Now enough of theory, let's jump to the practical stuff. You can access the following links to see the codes:
This chapter code is on the GitHub directory URL at https://github.com/jalajthanaki/NLPython/tree/master/ch2.
Follow the Python code on this URL: https://nbviewer.jupyter.org/github/jalajthanaki/NLPython/blob/master/ch2/2_1_Basic_corpus_analysis.html
The Python code has basic commands of how to access corpus using the nltk API. We are using the brown and gutenberg corpora. We touch upon some of the basic corpus-related APIs.
A description of the basic API attributes is given in the following table:
API Attributes
Description
fileids()
This results in files of the corpus
fileids([categories])
This results in files of the corpus corresponding to these categories
categories()
This lists categories of the corpus
categories([fileids])
This shows categories of the corpus corresponding to these files
raw()
This shows the raw content of the corpus
raw(fileids=[f1,f2,f3])
This shows the raw content of the specified files
raw(categories=[c1,c2])
This shows the raw content of the specified categories
words()
This shows the words of the whole corpus
words(fileids=[f1,f2,f3])
This shows the words of specified fileids
words(categories=[c1,c2])
This shows the words of the specified categories
sents()
This shows the sentences of the whole corpus
sents(fileids=[f1,f2,f3])
This shows the sentences of specified fileids
sents(categories=[c1,c2])
This shows the sentences of the specified categories
abspath(fileid)
This shows the location of the given file on disk
encoding(fileid)
This shows the encoding of the file (if known)
open(fileid)
This basically opens a stream for reading the given corpus file
root
This shows a path, if it is the path to the root of the locally installed corpus
readme()
This shows the contents of the README file of the corpus
We have seen the code for loading your customized corpus using nltk as well as done the frequency distribution for the available corpus and our custom corpus.
All nltk corpora are not that noisy.
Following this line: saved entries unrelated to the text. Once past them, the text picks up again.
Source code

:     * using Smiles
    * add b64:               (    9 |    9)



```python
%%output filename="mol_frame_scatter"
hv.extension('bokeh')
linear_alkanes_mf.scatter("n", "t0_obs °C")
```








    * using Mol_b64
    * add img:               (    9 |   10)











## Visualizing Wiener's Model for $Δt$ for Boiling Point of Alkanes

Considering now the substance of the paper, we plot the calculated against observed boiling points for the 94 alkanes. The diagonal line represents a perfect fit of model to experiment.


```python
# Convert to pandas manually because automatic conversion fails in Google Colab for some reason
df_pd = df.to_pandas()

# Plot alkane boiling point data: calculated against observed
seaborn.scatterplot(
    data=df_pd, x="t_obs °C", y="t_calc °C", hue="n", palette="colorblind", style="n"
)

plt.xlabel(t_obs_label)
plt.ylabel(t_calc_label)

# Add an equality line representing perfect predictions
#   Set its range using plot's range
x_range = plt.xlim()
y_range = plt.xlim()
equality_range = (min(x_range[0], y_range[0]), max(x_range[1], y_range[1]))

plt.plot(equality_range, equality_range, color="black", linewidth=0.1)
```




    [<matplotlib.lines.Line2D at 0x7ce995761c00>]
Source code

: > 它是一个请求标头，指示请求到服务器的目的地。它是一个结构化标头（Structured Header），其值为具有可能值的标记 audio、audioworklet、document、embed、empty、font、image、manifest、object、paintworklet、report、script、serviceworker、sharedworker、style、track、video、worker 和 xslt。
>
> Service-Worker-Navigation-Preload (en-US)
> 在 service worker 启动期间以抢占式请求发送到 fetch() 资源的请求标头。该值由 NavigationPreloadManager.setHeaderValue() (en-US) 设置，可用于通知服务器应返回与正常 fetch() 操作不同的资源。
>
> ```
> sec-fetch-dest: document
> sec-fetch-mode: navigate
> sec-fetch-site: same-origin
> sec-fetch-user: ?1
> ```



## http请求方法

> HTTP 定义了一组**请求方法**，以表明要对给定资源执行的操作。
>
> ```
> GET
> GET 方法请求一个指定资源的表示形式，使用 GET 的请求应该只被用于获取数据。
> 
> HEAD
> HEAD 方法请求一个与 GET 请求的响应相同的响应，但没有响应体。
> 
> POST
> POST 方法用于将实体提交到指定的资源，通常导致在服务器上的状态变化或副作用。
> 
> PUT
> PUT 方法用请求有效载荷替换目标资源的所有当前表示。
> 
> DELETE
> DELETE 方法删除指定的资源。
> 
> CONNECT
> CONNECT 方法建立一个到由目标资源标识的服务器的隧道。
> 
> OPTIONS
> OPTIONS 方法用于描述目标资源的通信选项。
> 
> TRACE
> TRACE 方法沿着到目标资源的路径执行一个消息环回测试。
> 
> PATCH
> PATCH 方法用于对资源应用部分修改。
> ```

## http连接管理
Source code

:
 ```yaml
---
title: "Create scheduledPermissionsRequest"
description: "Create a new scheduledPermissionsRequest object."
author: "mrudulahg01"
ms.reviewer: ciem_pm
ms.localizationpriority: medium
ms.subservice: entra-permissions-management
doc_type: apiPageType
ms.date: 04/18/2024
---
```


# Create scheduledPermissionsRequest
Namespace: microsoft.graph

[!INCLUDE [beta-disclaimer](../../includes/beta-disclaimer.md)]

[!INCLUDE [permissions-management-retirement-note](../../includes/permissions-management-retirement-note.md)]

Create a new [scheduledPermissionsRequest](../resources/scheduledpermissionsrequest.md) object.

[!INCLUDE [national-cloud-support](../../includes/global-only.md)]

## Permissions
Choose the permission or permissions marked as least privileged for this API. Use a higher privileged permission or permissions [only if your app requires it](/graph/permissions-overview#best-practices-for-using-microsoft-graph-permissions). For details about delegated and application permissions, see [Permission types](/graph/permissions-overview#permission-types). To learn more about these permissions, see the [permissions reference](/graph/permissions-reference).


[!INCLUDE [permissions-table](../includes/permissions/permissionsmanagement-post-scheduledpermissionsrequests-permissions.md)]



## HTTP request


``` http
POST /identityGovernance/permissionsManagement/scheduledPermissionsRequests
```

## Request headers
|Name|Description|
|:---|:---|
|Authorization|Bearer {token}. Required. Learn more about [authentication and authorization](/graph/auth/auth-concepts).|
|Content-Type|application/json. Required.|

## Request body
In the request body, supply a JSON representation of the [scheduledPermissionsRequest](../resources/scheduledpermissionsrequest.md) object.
A basic kind of preprocessing is required for them to generate features out of them. Using a basic corpus-loading API of nltk helps you identify the extreme level of junk data. Suppose you have a bio-chemistry corpus, then you may have a lot of equations and other complex names of chemicals that cannot be parsed accurately using the existing parsers. You can then, according to your problem statement, make a decision as to whether you should remove them in the preprocessing stage or keep them and do some customization on parsing in the part-of-speech tagging (POS) level.